List each line of the data that holds the string "Famille", please.

Start of PROVIDED DATA

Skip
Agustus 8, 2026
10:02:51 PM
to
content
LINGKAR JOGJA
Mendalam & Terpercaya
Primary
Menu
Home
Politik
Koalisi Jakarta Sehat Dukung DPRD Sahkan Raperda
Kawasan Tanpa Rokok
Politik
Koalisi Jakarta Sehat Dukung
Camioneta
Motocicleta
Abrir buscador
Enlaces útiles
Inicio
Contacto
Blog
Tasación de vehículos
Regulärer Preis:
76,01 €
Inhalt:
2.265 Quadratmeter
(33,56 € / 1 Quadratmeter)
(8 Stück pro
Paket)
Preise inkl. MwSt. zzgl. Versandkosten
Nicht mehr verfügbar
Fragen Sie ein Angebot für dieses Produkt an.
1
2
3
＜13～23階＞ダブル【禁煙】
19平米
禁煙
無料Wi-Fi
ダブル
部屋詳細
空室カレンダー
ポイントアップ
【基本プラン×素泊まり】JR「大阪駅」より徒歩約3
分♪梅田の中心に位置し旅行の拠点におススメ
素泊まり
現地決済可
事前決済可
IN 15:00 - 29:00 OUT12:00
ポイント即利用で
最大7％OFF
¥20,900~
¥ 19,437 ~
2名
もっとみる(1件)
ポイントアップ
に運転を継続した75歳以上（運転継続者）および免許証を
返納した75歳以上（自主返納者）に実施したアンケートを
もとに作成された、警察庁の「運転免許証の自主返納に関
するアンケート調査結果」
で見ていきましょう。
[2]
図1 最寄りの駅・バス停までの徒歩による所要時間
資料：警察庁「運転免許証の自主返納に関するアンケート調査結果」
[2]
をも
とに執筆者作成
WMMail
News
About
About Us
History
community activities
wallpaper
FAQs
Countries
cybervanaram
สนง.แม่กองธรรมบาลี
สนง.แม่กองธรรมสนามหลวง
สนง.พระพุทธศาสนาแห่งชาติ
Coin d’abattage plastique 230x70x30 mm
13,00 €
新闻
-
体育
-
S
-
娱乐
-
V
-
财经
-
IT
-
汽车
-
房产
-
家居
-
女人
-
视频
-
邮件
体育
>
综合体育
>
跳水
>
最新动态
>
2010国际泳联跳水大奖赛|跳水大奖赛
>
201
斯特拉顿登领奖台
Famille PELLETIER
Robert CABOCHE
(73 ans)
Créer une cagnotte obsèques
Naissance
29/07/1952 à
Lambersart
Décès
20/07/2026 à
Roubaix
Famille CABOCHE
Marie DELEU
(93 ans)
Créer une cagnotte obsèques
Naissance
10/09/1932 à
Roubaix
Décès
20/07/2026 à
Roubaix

End of PROVIDED DATA

**FINISHED TASK**
Famille PELLETIER
Famille CABOCHE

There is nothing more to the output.